The oil country tubular goods (OCTG) market is expected to continue struggling in 2020 due to stagnant rig counts which are influencing limited steel pipe demand.
As Tenaris informed Davis Index through email recently, drilling activity in the oil and gas markets has been steadily declining along with unfairly traded OCTG imports, which in turn, directly impact tubulars and are decreasing mill production plans and ferrous scrap demand. Recent forecasts and announcements by entities that service the energy industry in Texas, Arkansas, and the Ohio Valley project the OCTG market to remain challenging in 2020.
According to the Energy Information Administration (EIA), WTI crude prices are expected to be 3pc lower in 2020 compared to the year-to-date November-ended average of $56.74/b (barrel).
This is resulting in tightly managed capital investments in the industry that are limiting exploration projects and therefore impacting the tubulars business. A rebalance in supply may somewhat strengthen pipe prices but a drastic increase is presently not expected. Imports are expected to increase in Q1 2020 as quotas, especially, from South Korea are reset while demand ticks up on early year projects.

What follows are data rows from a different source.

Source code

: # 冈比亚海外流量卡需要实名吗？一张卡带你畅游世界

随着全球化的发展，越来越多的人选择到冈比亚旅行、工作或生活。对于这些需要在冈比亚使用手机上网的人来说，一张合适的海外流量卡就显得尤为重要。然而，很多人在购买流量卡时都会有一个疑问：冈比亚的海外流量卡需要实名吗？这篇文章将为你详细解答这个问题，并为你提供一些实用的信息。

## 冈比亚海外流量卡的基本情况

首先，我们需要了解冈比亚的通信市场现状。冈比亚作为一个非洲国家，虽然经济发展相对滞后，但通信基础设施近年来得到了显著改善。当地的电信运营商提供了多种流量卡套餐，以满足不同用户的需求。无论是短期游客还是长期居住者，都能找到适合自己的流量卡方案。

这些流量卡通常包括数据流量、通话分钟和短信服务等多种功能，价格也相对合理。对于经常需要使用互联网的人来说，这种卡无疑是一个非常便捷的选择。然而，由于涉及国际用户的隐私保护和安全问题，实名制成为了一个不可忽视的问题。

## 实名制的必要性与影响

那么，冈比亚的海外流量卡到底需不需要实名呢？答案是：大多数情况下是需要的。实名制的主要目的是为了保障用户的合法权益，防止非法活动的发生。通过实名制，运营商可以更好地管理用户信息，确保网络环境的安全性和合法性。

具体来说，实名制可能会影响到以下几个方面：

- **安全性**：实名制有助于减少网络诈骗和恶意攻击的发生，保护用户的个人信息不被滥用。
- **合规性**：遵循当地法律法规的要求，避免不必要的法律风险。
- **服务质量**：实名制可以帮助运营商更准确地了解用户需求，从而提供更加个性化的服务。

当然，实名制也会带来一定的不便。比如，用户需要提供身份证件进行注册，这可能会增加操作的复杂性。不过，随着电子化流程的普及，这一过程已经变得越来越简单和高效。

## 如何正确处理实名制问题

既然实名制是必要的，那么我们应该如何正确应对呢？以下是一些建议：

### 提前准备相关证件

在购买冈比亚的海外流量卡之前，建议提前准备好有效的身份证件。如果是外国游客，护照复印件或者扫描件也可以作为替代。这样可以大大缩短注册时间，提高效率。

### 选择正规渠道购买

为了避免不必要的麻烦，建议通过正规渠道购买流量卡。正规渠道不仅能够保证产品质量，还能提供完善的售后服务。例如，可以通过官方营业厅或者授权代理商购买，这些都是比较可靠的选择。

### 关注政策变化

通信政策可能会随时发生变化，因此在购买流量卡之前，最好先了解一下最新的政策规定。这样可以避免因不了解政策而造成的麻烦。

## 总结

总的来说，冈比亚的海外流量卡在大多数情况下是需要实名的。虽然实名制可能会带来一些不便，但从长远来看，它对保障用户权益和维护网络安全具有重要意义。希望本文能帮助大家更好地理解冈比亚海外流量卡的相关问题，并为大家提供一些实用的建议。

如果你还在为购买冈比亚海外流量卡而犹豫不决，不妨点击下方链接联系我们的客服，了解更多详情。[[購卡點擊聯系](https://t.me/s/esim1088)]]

Prices for P110 domestic welded casing in December 2018 were at $1, 550-1,600/st ($1,708-1,763/mt) but declined to $1,300-1, 350/st ($1,433-1,488/mt) in May 2019 then further to $1,175-1,200/st ($1,295-1,322/mt) by June with stagnant pricing remaining into September 2019. By November, prices plunged further to $1,050-1,100/st ($1,157-1,212/mt).

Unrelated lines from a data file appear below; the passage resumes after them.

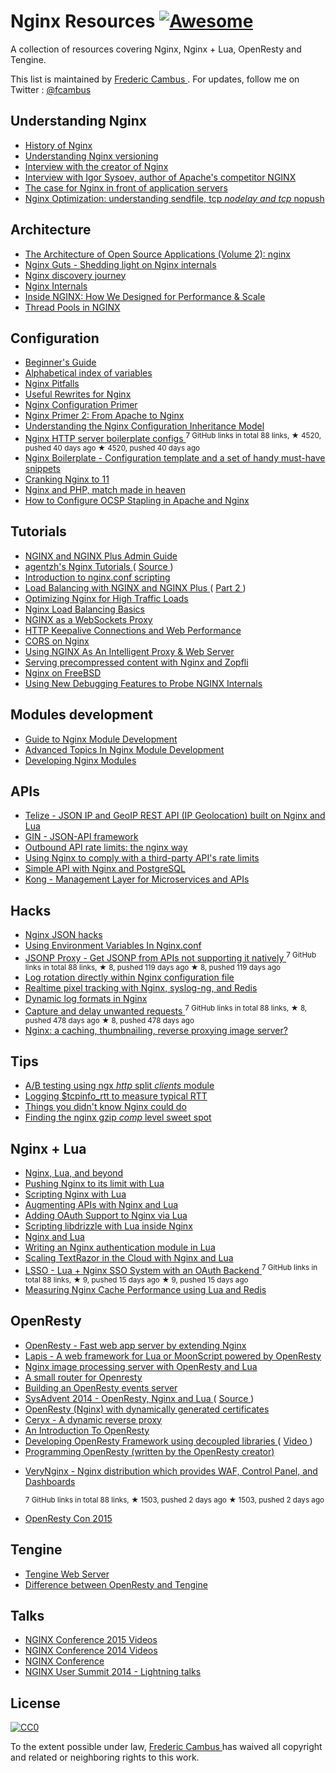 <h1>
 Nginx Resources
 <a href="https://github.com/sindresorhus/awesome">
  <img alt="Awesome" src="https://cdn.rawgit.com/sindresorhus/awesome/d7305f38d29fed78fa85652e3a63e154dd8e8829/media/badge.svg"/>
 </a>
</h1>
<p>
 A collection of resources covering Nginx, Nginx + Lua, OpenResty and Tengine.
</p>
<p>
 This list is maintained by
 <a href="http://www.cambus.net">
  Frederic Cambus
 </a>
 . For updates, follow me on Twitter :
 <a href="https://twitter.com/fcambus">
  @fcambus
 </a>
</p>
<h2>
 Understanding Nginx
</h2>
<ul>
 <li>
  <a href="https://www.nginx.com/wp-content/uploads/2014/11/Infographic_History-of-Nginx_FulI_20141101.png">
   History of Nginx
  </a>
 </li>
 <li>
  <a href="https://www.nginx.com/blog/nginx-1-6-1-7-released/">
   Understanding Nginx versioning
  </a>
 </li>
 <li>
  <a href="https://mindend.com/index.php/interview-with-the-creator-of-nginx/">
   Interview with the creator of Nginx
  </a>
 </li>
 <li>
  <a href="http://www.freesoftwaremagazine.com/articles/interview_igor_sysoev_author_apaches_competitor_nginx">
   Interview with Igor Sysoev, author of Apache's competitor NGINX
  </a>
 </li>
 <li>
  <a href="http://www.cambus.net/the-case-for-nginx-in-front-of-application-servers/">
   The case for Nginx in front of application servers
  </a>
 </li>
 <li>
  <a href="https://t37.net/nginx-optimization-understanding-sendfile-tcp_nodelay-and-tcp_nopush.html">
   Nginx Optimization: understanding sendfile, tcp
   <em>
    nodelay and tcp
   </em>
   nopush
  </a>
 </li>
</ul>
<h2>
 Architecture
</h2>
<ul>
 <li>
  <a href="http://aosabook.org/en/nginx.html">
   The Architecture of Open Source Applications (Volume 2): nginx
  </a>
 </li>
 <li>
  <a href="http://www.nginxguts.com/category/nginx/">
   Nginx Guts - Shedding light on Nginx internals
  </a>
 </li>
 <li>
  <a href="http://www.nginx-discovery.com/">
   Nginx discovery journey
  </a>
 </li>
 <li>
  <a href="http://www.slideshare.net/joshzhu/nginx-internals">
   Nginx Internals
  </a>
 </li>
 <li>
  <a href="https://www.nginx.com/blog/inside-nginx-how-we-designed-for-performance-scale/">
   Inside NGINX: How We Designed for Performance & Scale
  </a>
 </li>
 <li>
  <a href="https://www.nginx.com/blog/thread-pools-boost-performance-9x/">
   Thread Pools in NGINX
  </a>
 </li>
</ul>
<h2>
 Configuration
</h2>
<ul>
 <li>
  <a href="http://nginx.org/en/docs/beginners_guide.html">
   Beginner's Guide
  </a>
 </li>
 <li>
  <a href="http://nginx.org/en/docs/varindex.html">
   Alphabetical index of variables
  </a>
 </li>
 <li>
  <a href="https://www.nginx.com/resources/wiki/start/topics/tutorials/config_pitfalls/">
   Nginx Pitfalls
  </a>
 </li>
 <li>
  <a href="https://blog.engineyard.com/2011/useful-rewrites-for-nginx">
   Useful Rewrites for Nginx
  </a>
 </li>
 <li>
  <a href="http://blog.martinfjordvald.com/2010/07/nginx-primer/">
   Nginx Configuration Primer
  </a>
 </li>
 <li>
  <a href="http://blog.martinfjordvald.com/2011/02/nginx-primer-2-from-apache-to-nginx/">
   Nginx Primer 2: From Apache to Nginx
  </a>
 </li>
 <li>
  <a href="http://blog.martinfjordvald.com/2012/08/understanding-the-nginx-configuration-inheritance-model/">
   Understanding the Nginx Configuration Inheritance Model
  </a>
 </li>
 <li>
  <a href="https://github.com/h5bp/server-configs-nginx">
   Nginx HTTP server boilerplate configs
  </a>
  <sup>
   7 GitHub links in total 88 links, ★ 4520, pushed 40 days ago
  </sup>
  <sup>
   &#9733 4520, pushed 40 days ago
  </sup>
 </li>
 <li>
  <a href="https://github.com/Umkus/nginx-boilerplate">
   Nginx Boilerplate - Configuration template and a set of handy must-have snippets
  </a>
 </li>
 <li>
  <a href="https://speakerdeck.com/helgi/cranking-nginx-to-11">
   Cranking Nginx to 11
  </a>
 </li>
 <li>
  <a href="https://speakerdeck.com/helgi/nginx-and-php-match-made-in-heaven">
   Nginx and PHP, match made in heaven
  </a>
 </li>
 <li>
  <a href="https://sslmate.com/blog/post/ocsp_stapling_in_apache_and_nginx">
   How to Configure OCSP Stapling in Apache and Nginx
  </a>
 </li>
</ul>
<h2>
 Tutorials
</h2>
<ul>
 <li>
  <a href="https://www.nginx.com/resources/admin-guide/">
   NGINX and NGINX Plus Admin Guide
  </a>
 </li>
 <li>
  <a href="http://openresty.org/download/agentzh-nginx-tutorials-en.html">
   agentzh's Nginx Tutorials
  </a>
  (
  <a href="https://github.com/openresty/nginx-tutorials">
   Source
  </a>
  )
 </li>
 <li>
  <a href="http://agentzh.org/misc/slides/nginx-conf-scripting/nginx-conf-scripting.html">
   Introduction to nginx.conf scripting
  </a>
 </li>
 <li>
  <a href="https://www.nginx.com/blog/load-balancing-with-nginx-plus/">
   Load Balancing with NGINX and NGINX Plus
  </a>
  (
  <a href="https://www.nginx.com/blog/load-balancing-with-nginx-plus-part2/">
   Part 2
  </a>
  )
 </li>
 <li>
  <a href="http://blog.martinfjordvald.com/2011/04/optimizing-nginx-for-high-traffic-loads/">
   Optimizing Nginx for High Traffic Loads
  </a>
 </li>
 <li>
  <a href="http://blog.jsdelivr.com/2013/01/nginx-load-balancing-basics.html">
   Nginx Load Balancing Basics
  </a>
 </li>
 <li>
  <a href="https://www.nginx.com/blog/websocket-nginx/">
   NGINX as a WebSockets Proxy
  </a>
 </li>
 <li>
  <a href="https://www.nginx.com/blog/http-keepalives-and-web-performance/">
   HTTP Keepalive Connections and Web Performance
  </a>
 </li>
 <li>
  <a href="http://enable-cors.org/server_nginx.html">
   CORS on Nginx
  </a>
 </li>
 <li>
  <a href="https://docs.apitools.com/blog/2014/06/10/using-nginx-as-an-intelligent-proxy-web-server.html">
   Using NGINX As An Intelligent Proxy & Web Server
  </a>
 </li>
 <li>
  <a href="http://www.cambus.net/serving-precompressed-content-with-nginx-and-zopfli/">
   Serving precompressed content with Nginx and Zopfli
  </a>
 </li>
 <li>
  <a href="http://www.cambus.net/nginx-on-freebsd/">
   Nginx on FreeBSD
  </a>
 </li>
 <li>
  <a href="https://www.nginx.com/blog/new-debugging-features-probe-nginx-internals/">
   Using New Debugging Features to Probe NGINX Internals
  </a>
 </li>
</ul>
<h2>
 Modules development
</h2>
<ul>
 <li>
  <a href="http://www.evanmiller.org/nginx-modules-guide.html">
   Guide to Nginx Module Development
  </a>
 </li>
 <li>
  <a href="http://www.evanmiller.org/nginx-modules-guide-advanced.html">
   Advanced Topics In Nginx Module Development
  </a>
 </li>
 <li>
  <a href="https://www.airpair.com/nginx/extending-nginx-tutorial">
   Developing Nginx Modules
  </a>
 </li>
</ul>
<h2>
 APIs
</h2>
<ul>
 <li>
  <a href="http://www.telize.com">
   Telize - JSON IP and GeoIP REST API (IP Geolocation) built on Nginx and Lua
  </a>
 </li>
 <li>
  <a href="http://gin.io/">
   GIN - JSON-API framework
  </a>
 </li>
 <li>
  <a href="http://codetunes.com/2011/outbound-api-rate-limits-the-nginx-way/">
   Outbound API rate limits: the nginx way
  </a>
 </li>
 <li>
  <a href="http://vitobotta.com/nginx-proxy-comply-api-rate-limits/">
   Using Nginx to comply with a third-party API's rate limits
  </a>
 </li>
 <li>
  <a href="http://rny.io/nginx/postgresql/2013/07/26/simple-api-with-nginx-and-postgresql.html">
   Simple API with Nginx and PostgreSQL
  </a>
 </li>
 <li>
  <a href="https://getkong.org">
   Kong - Management Layer for Microservices and APIs
  </a>
 </li>
</ul>
<h2>
 Hacks
</h2>
<ul>
 <li>
  <a href="https://web.archive.org/web/20140921162448/http://www.gabrielweinberg.com/blog/2011/07/nginx-json-hacks.html">
   Nginx JSON hacks
  </a>
 </li>
 <li>
  <a href="https://docs.apitools.com/blog/2014/07/02/using-environment-variables-in-nginx-conf.html">
   Using Environment Variables In Nginx.conf
  </a>
 </li>
 <li>
  <a href="https://github.com/fcambus/jsonp-proxy">
   JSONP Proxy - Get JSONP from APIs not supporting it natively
  </a>
  <sup>
   7 GitHub links in total 88 links, ★ 8, pushed 119 days ago
  </sup>
  <sup>
   &#9733 8, pushed 119 days ago
  </sup>
 </li>
 <li>
  <a href="http://www.cambus.net/log-rotation-directly-within-nginx-configuration-file/">
   Log rotation directly within Nginx configuration file
  </a>
 </li>
 <li>
  <a href="https://benwilber.github.io/nginx/redis/syslog/pixel-tracking/2013/09/13/realtime-pixel-tracking-with-nginx-syslog-ng-and-redis.html">
   Realtime pixel tracking with Nginx, syslog-ng, and Redis
  </a>
 </li>
 <li>
  <a href="https://benwilber.github.io/nginx/syslog/logging/2015/08/26/dynamic-log-formats-in-nginx.html">
   Dynamic log formats in Nginx
  </a>
 </li>
 <li>
  <a href="https://github.com/p0pr0ck5/lua-resty-tarpit">
   Capture and delay unwanted requests
  </a>
  <sup>
   7 GitHub links in total 88 links, ★ 8, pushed 478 days ago
  </sup>
  <sup>
   &#9733 8, pushed 478 days ago
  </sup>
 </li>
 <li>
  <a href="http://charlesleifer.com/blog/nginx-a-caching-thumbnailing-reverse-proxying-image-server-/">
   Nginx: a caching, thumbnailing, reverse proxying image server?
  </a>
 </li>
</ul>
<h2>
 Tips
</h2>
<ul>
 <li>
  <a href="https://twitter.com/maximkonovalov/statuses/354907254216065024">
   A/B testing using ngx
   <em>
    http
   </em>
   split
   <em>
    clients
   </em>
   module
  </a>
 </li>
 <li>
  <a href="https://twitter.com/maximkonovalov/statuses/352436564934148096">
   Logging $tcpinfo_rtt to measure typical RTT
  </a>
 </li>
 <li>
  <a href="http://www.slideshare.net/sarahnovotny/5-things-you-didnt-know-nginx-could-do">
   Things you didn't know Nginx could do
  </a>
 </li>
 <li>
  <a href="https://mjanja.ch/2015/03/finding-the-nginx-gzip_comp_level-sweet-spot/">
   Finding the nginx gzip
   <em>
    comp
   </em>
   level sweet spot
  </a>
 </li>
</ul>
<h2>
 Nginx + Lua
</h2>
<ul>
 <li>
  <a href="http://agentzh.org/misc/slides/nginx-lua-and-beyond.pdf">
   Nginx, Lua, and beyond
  </a>
 </li>
 <li>
  <a href="https://blog.cloudflare.com/pushing-nginx-to-its-limit-with-lua/">
   Pushing Nginx to its limit with Lua
  </a>
 </li>
 <li>
  <a href="http://www.londonlua.org/scripting_nginx_with_lua/">
   Scripting Nginx with Lua
  </a>
 </li>
 <li>
  <a href="http://tech.3scale.net/2013/01/09/augment-your-api-without-touching-it/">
   Augmenting APIs with Nginx and Lua
  </a>
 </li>
 <li>
  <a href="http://chairnerd.seatgeek.com/oauth-support-for-nginx-with-lua/">
   Adding OAuth Support to Nginx via Lua
  </a>
 </li>
 <li>
  <a href="http://agentzh.org/misc/slides/libdrizzle-lua-nginx.pdf">
   Scripting libdrizzle with Lua inside Nginx
  </a>
 </li>
 <li>
  <a href="https://web.archive.org/web/20141223070856/http://devblog.mixlr.com/2012/09/01/nginx-lua/">
   Nginx and Lua
  </a>
 </li>
 <li>
  <a href="http://www.stavros.io/posts/writing-an-nginx-authentication-module-in-lua/">
   Writing an Nginx authentication module in Lua
  </a>
 </li>
 <li>
  <a href="http://www.textrazor.com/blog/2013/03/scaling-textrazor-in-the-cloud-with-nginx-and-lua.html">
   Scaling TextRazor in the Cloud with Nginx and Lua
  </a>
 </li>
 <li>
  <a href="https://github.com/maiome-development/lsso">
   LSSO - Lua + Nginx SSO System with an OAuth Backend
  </a>
  <sup>
   7 GitHub links in total 88 links, ★ 9, pushed 15 days ago
  </sup>
  <sup>
   &#9733 9, pushed 15 days ago
  </sup>
 </li>
 <li>
  <a href="http://charlesleifer.com/blog/measuring-nginx-cache-performance-using-lua-and-redis/">
   Measuring Nginx Cache Performance using Lua and Redis
  </a>
 </li>
</ul>
<h2>
 OpenResty
</h2>
<ul>
 <li>
  <a href="http://openresty.org/">
   OpenResty - Fast web app server by extending Nginx
  </a>
 </li>
 <li>
  <a href="http://leafo.net/lapis/">
   Lapis - A web framework for Lua or MoonScript powered by OpenResty
  </a>
 </li>
 <li>
  <a href="http://leafo.net/posts/creating_an_image_server.html">
   Nginx image processing server with OpenResty and Lua
  </a>
 </li>
 <li>
  <a href="https://docs.apitools.com/blog/2014/04/24/a-small-router-for-openresty.html">
   A small router for Openresty
  </a>
 </li>
 <li>
  <a href="https://github.com/cagerton/dropthat/">
   Building an OpenResty events server
  </a>
 </li>
 <li>
  <a href="http://sysadvent.blogspot.com/2014/12/day-22-largely-unappreciated.html">
   SysAdvent 2014 - OpenResty, Nginx and Lua
  </a>
  (
  <a href="https://github.com/lusis/sysadvent-2014">
   Source
  </a>
  )
 </li>
 <li>
  <a href="http://blog.dutchcoders.io/openresty-with-dynamic-generated-certificates/">
   OpenResty (Nginx) with dynamically generated certificates
  </a>
 </li>
 <li>
  <a href="https://www.sourcelair.com/blog/articles/75/ceryx-dynamic-nginx">
   Ceryx - A dynamic reverse proxy
  </a>
 </li>
 <li>
  <a href="http://openmymind.net/An-Introduction-To-OpenResty-Nginx-Lua/">
   An Introduction To OpenResty
  </a>
 </li>
 <li>
  <a href="http://www.iresty.com/download/ebook/2015_con/aapo.pdf">
   Developing OpenResty Framework using decoupled libraries
  </a>
  (
  <a href="https://www.youtube.com/watch?v=VqBt5icKCI8">
   Video
  </a>
  )
 </li>
 <li>
  <a href="https://www.gitbook.com/book/openresty/programming-openresty/details">
   Programming OpenResty (written by the OpenResty creator)
  </a>
 </li>
 <li>
  <p>
   <a href="https://github.com/alexazhou/VeryNginx">
    VeryNginx - Nginx distribution which provides WAF, Control Panel, and Dashboards
   </a>
  </p>
  <sup>
   7 GitHub links in total 88 links, ★ 1503, pushed 2 days ago
  </sup>
  <sup>
   &#9733 1503, pushed 2 days ago
  </sup>
 </li>
 <li>
  <p>
   <a href="http://www.iresty.com">
    OpenResty Con 2015
   </a>
  </p>
 </li>
</ul>
<h2>
 Tengine
</h2>
<ul>
 <li>
  <a href="http://tengine.taobao.org">
   Tengine Web Server
  </a>
 </li>
 <li>
  <a href="https://github.com/openresty/ngx_openresty/issues/54">
   Difference between OpenResty and Tengine
  </a>
 </li>
</ul>
<h2>
 Talks
</h2>
<ul>
 <li>
  <a href="https://www.youtube.com/playlist?list=PLGz_X9w9raXdED9BR6GQ61A6d3fBzjpbn">
   NGINX Conference 2015 Videos
  </a>
 </li>
 <li>
  <a href="https://www.youtube.com/playlist?list=PLGz_X9w9raXewvc6tjIGGFZ6DBKHEld3k">
   NGINX Conference 2014 Videos
  </a>
 </li>
 <li>
  <a href="https://www.nginx.com/nginxconf/">
   NGINX Conference
  </a>
 </li>
 <li>
  <a href="https://www.youtube.com/playlist?list=PLGz_X9w9raXfTnRnI6Xl0LMhAKoTVVZv8">
   NGINX User Summit 2014 - Lightning talks
  </a>
 </li>
</ul>
<h2>
 License
</h2>
<p>
 <a href="http://creativecommons.org/publicdomain/zero/1.0/">
  <img alt="CC0" src="http://i.creativecommons.org/p/zero/1.0/88x31.png"/>
 </a>
</p>
<p>
 To the extent possible under law,
 <a href="http://www.cambus.net">
  Frederic Cambus
 </a>
 has waived all copyright and related or neighboring rights to this work.
</p>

US energy prices reportedly continue remaining stuck in the weak market, but US mills launched energy tube price hikes in early December with narrow effects. J55 ERW OCTG pipe was $1280-1380/st ($1,411-1,521/mt) in August 2018, by January 2019 it declined to $1,200-1,250/st ($1,322-1,378/mt), and now in mid-December the pipe is at $1,000-1,100/st ($1,102-1,212/mt). Prices declined 12-17pc since earlier this year.
According to the latest Baker Hughes rig count data, oil rig count in the US decreased by eight week-on-week and 208 compared to the same week a year ago at 677 rigs. Oil rig counts in Canada decreased by 36 week-on-week to 52 rigs but increased by 37 compared to the same period a year ago.